* [Aim]: Write out every line of the entries below as a numbered list, skipping blank lines and leaving out the pictures.

>> start Input

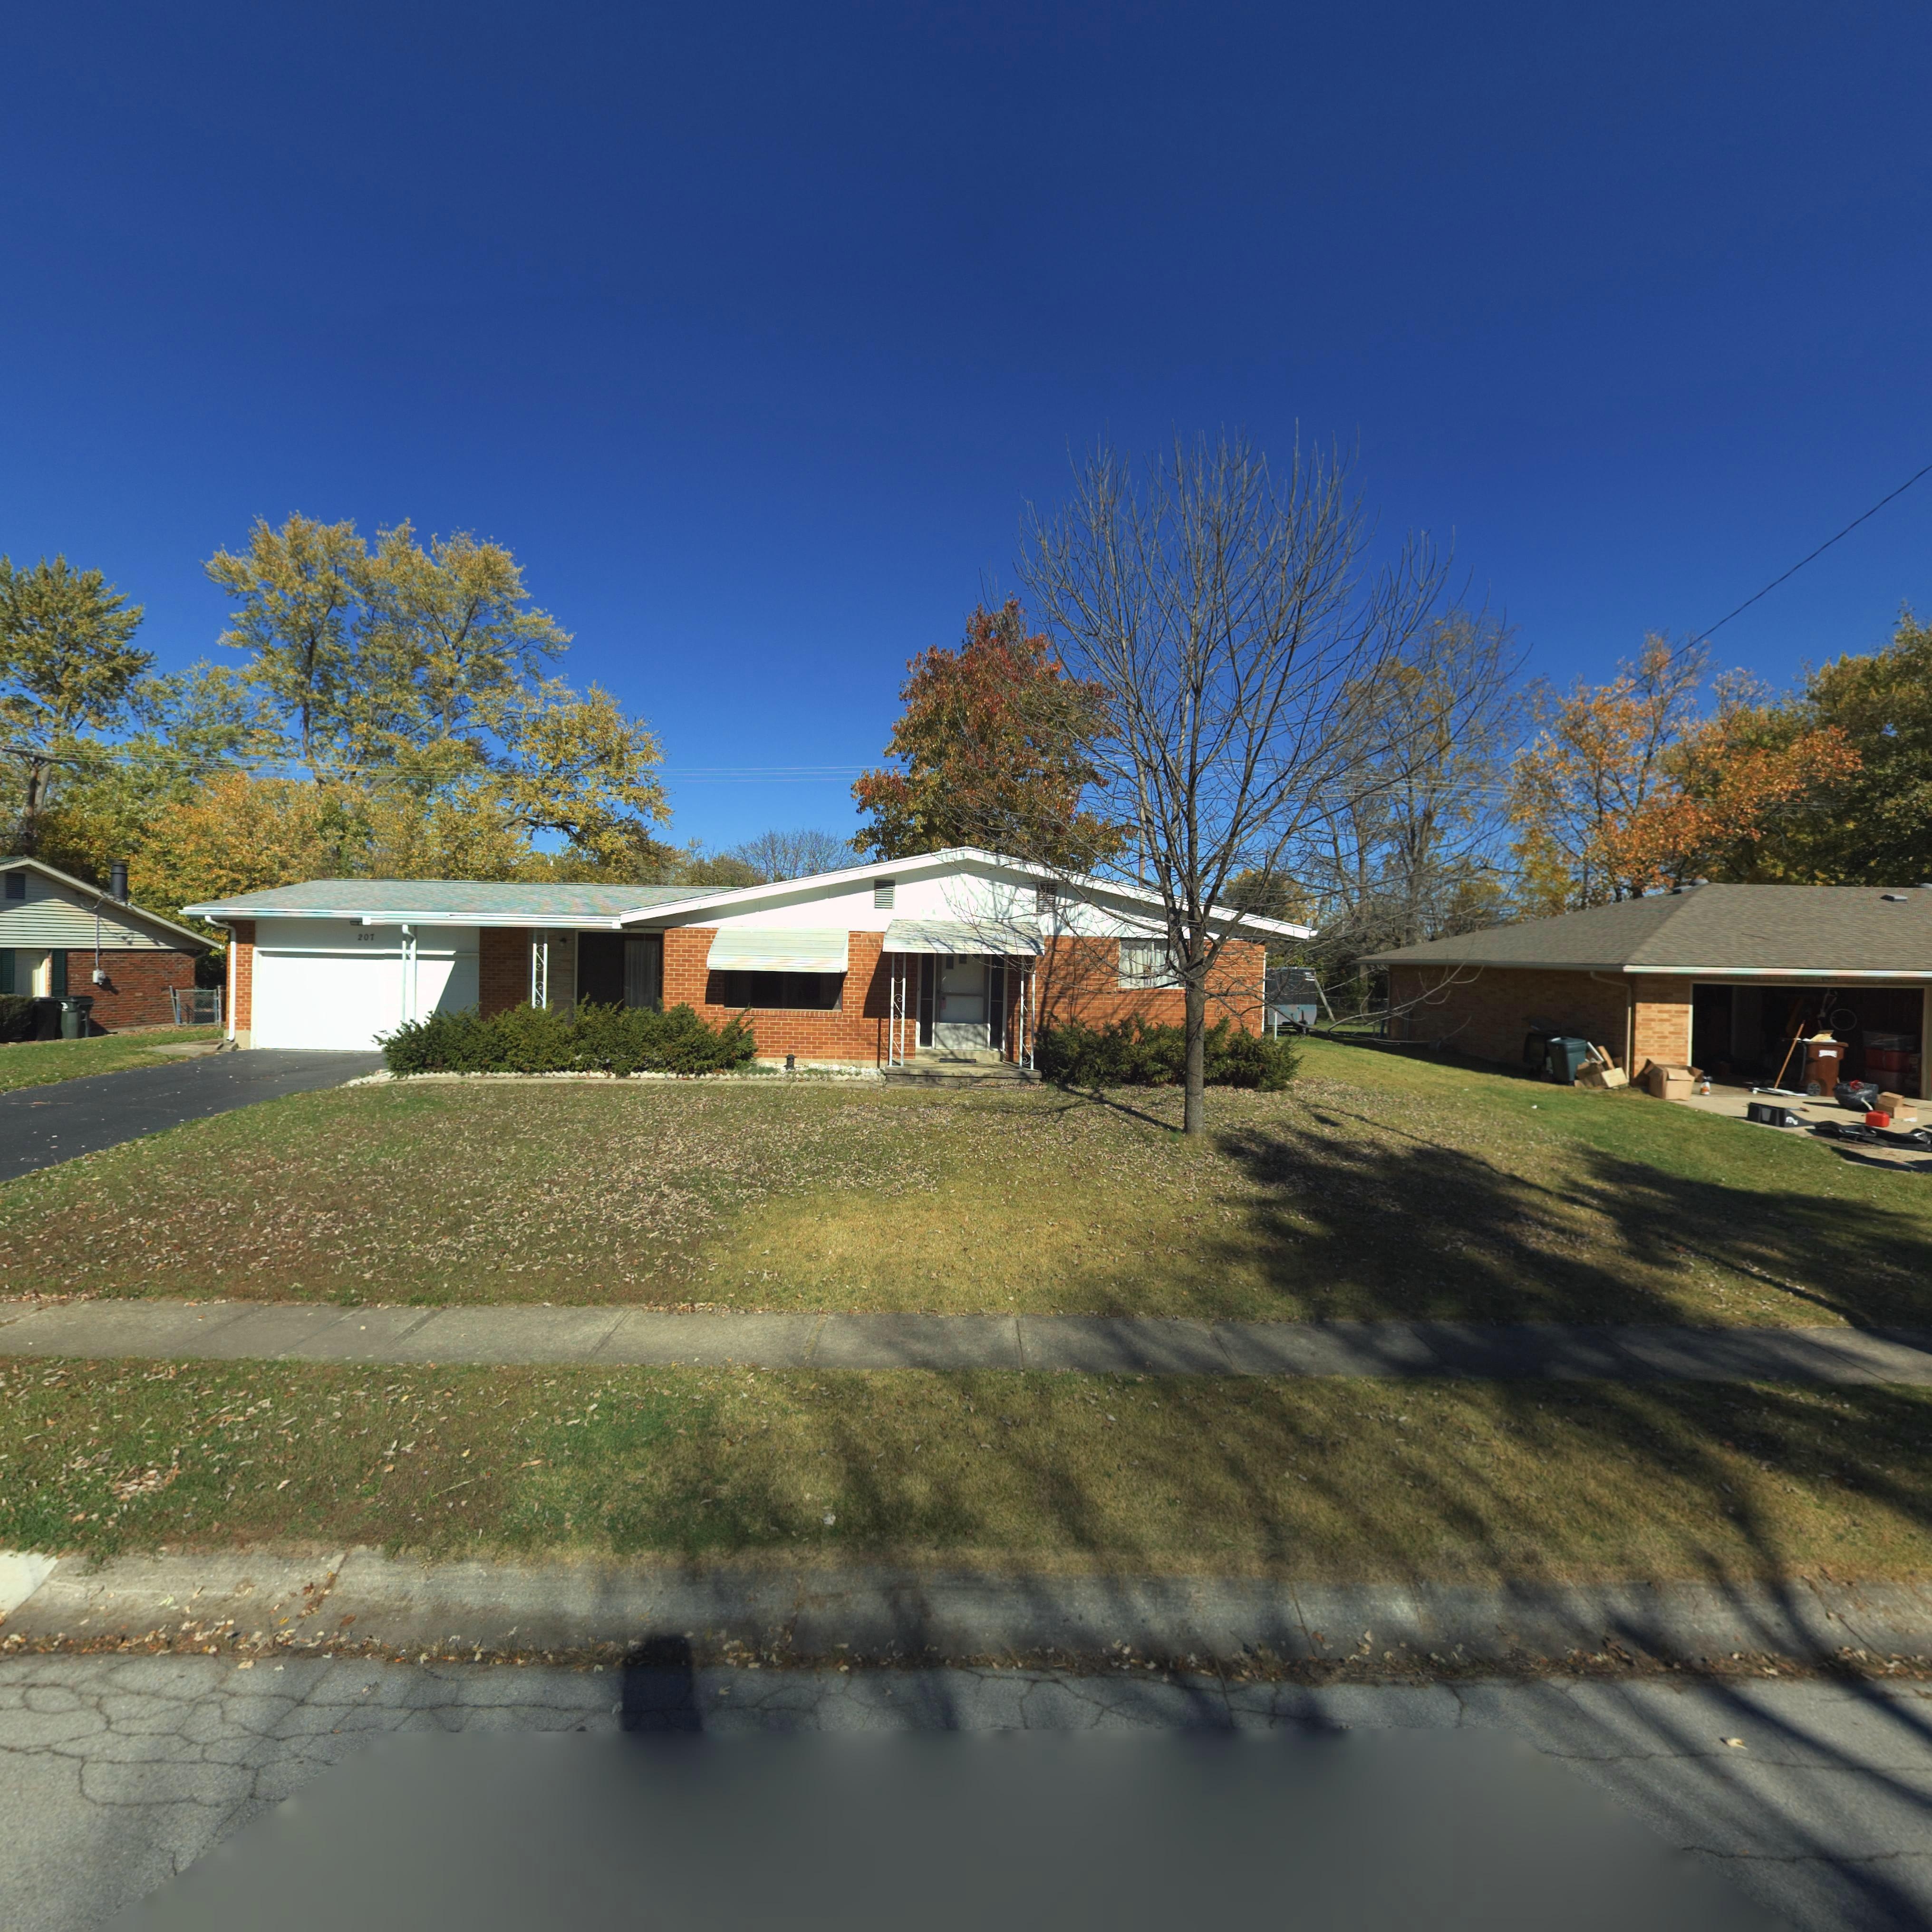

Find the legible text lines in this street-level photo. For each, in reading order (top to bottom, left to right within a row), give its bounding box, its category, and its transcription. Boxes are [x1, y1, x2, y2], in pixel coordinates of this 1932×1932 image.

[357, 933, 376, 942] StreetNumber: 207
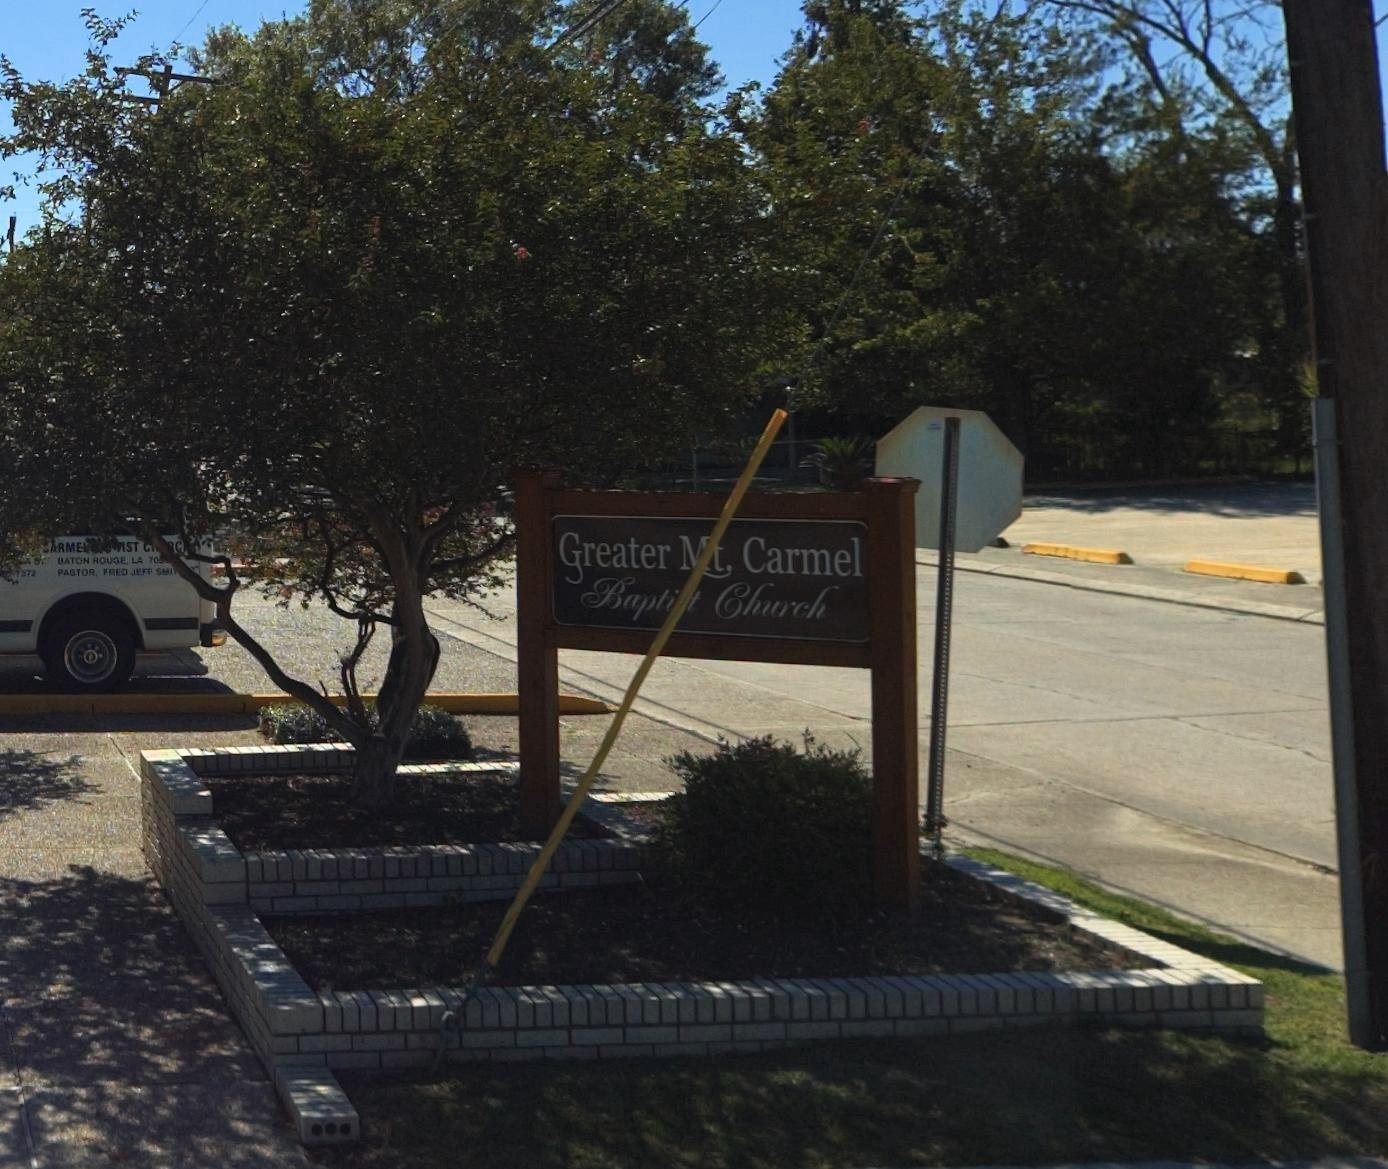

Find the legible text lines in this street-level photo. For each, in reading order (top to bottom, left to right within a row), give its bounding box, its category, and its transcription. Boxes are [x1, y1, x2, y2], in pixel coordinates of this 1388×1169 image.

[557, 529, 865, 579] BusinessName: Greater *t. Carmel
[579, 574, 842, 622] BusinessName: Bapti*t Church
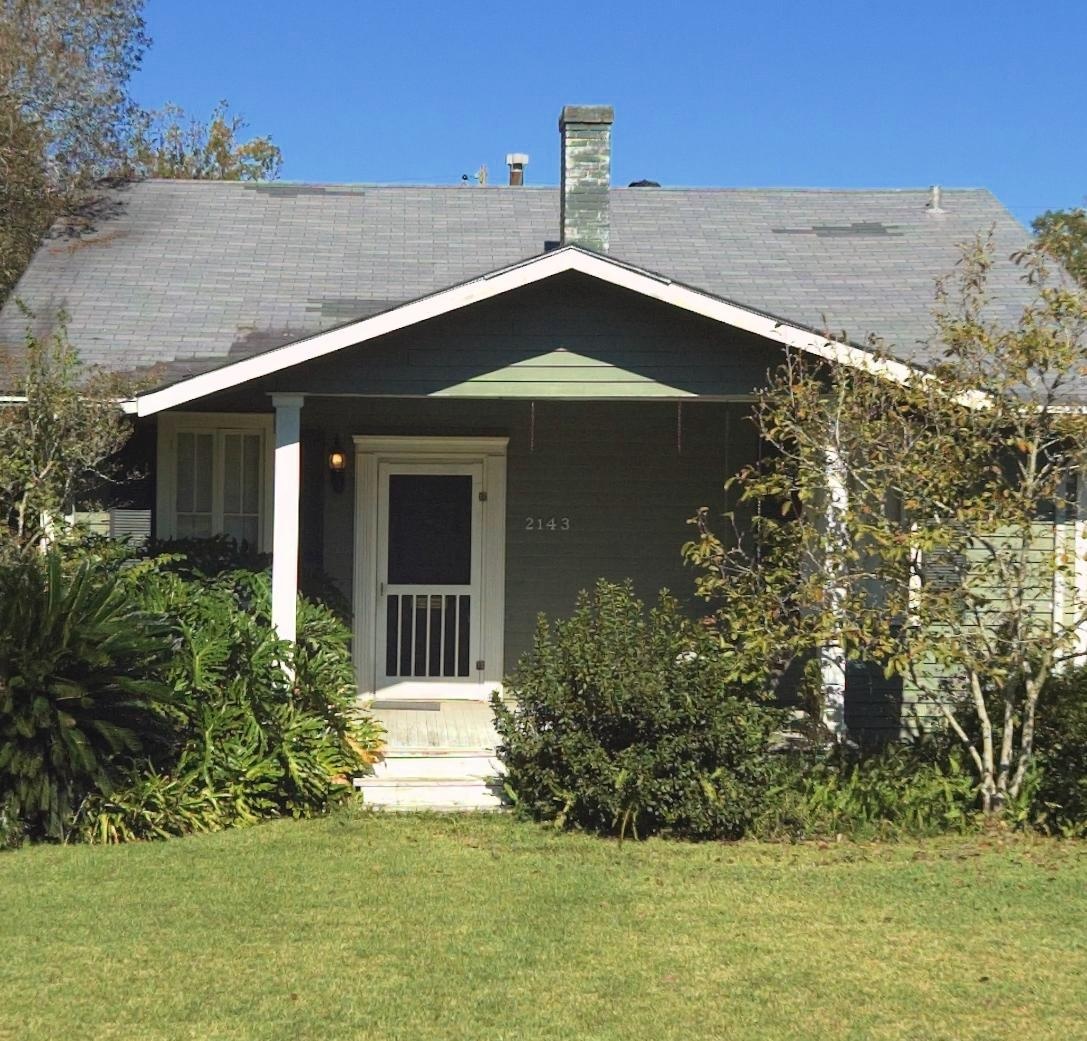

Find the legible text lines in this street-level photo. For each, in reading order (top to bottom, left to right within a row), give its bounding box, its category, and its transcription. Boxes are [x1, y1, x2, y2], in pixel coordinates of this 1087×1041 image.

[523, 516, 571, 532] StreetNumber: 2143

>> end Input

* [Final answer]:
1. Find the legible text lines in this street-level photo. For each, in reading order (top to bottom, left to right within a row), give its bounding box, its category, and its transcription. Boxes are [x1, y1, x2, y2], in pixel coordinates of this 1932×1932 image.
2. [357, 933, 376, 942] StreetNumber: 207
3. Find the legible text lines in this street-level photo. For each, in reading order (top to bottom, left to right within a row), give its bounding box, its category, and its transcription. Boxes are [x1, y1, x2, y2], in pixel coordinates of this 1388×1169 image.
4. [557, 529, 865, 579] BusinessName: Greater *t. Carmel
5. [579, 574, 842, 622] BusinessName: Bapti*t Church
6. Find the legible text lines in this street-level photo. For each, in reading order (top to bottom, left to right within a row), give its bounding box, its category, and its transcription. Boxes are [x1, y1, x2, y2], in pixel coordinates of this 1087×1041 image.
7. [523, 516, 571, 532] StreetNumber: 2143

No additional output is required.